Tired of not knowing what SQL is? Any serious application developer is going to need to learn some SQL at some point in their career. And once you start learning it, you'll use it. A lot.
This column is all about SQL and to get things started, this time we'll be focusing on what SQL is and why you'd want to use it. Trust me, it'll be fun.
Back in the old days, the 1970s, computers were expensive but crucial ways to process data. Banks, large companies, and governments had the need to not only store but manipulate huge stores of information. Of course IBM was the prime source of all things computer at that time, and a research group in San Jose came up with a new database paradigm based on relational calculus. System R was a giant step forward because it focused on the relationships between data instead of efficient tape storage or pure sequential data dumps. Relational databases may seem passà in the era of object-oriented programming, but at the time it was a giant leap forward.
Part of the development of System R was a non-procedural, roughly English-like language for structuring database queries. This language was dubbed Structured English Query Language, or SEQUEL. Other vendors saw the power in relational databases as a tool, so Oracle and other companies released their own relational databases that included languages based on the same principles as SEQUEL. As more relational database products were developed, it became clear that a standard was necessary, so in 1986 the so-called SQL-86 standard was adopted by the American National Standards Institute (ANSI) and early the following year by the International Standards Organization (ISO). Since 1986, three new versions of the SQL standard have been developed. SQL-89, SQL-92, and last year's SQL-99 (also called SQL3) all add additional functionality to the specification and tend to be driven by developments in the database tool community.
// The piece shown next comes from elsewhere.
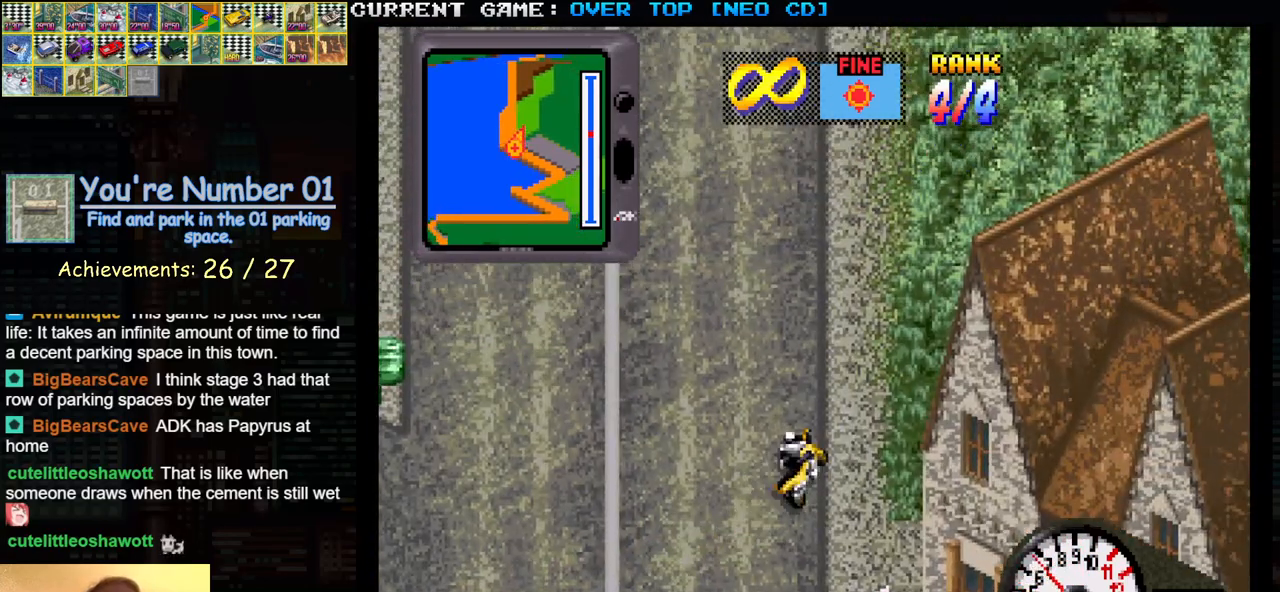
{"buttons": ["SQUARE"], "left_stick": "center", "events": [[50, "SQUARE", "down"], [117, "left_stick", "center"]]}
The SQL standard is not a simple document - over 2000 pages of hardcore technical jargon, relational calculus, logic, and standards-speak does not make compelling reading! But SQL is probably one of the few 30-year-old standards you're likely to run into in your daily programming life. Even though object-oriented databases are currently far more sexy, SQL plays a fundamental role in virtually any significant application that reads, stores, or manipulates data. Long a client-server workhorse, SQL has been leveraged by a number of web tools, ranging from Perl and Java to PHP, ColdFusion, and ASP. If you haven't run into SQL yet, you're going to. Prepare now, gentle reader -- we'll have you speaking SQL in no time!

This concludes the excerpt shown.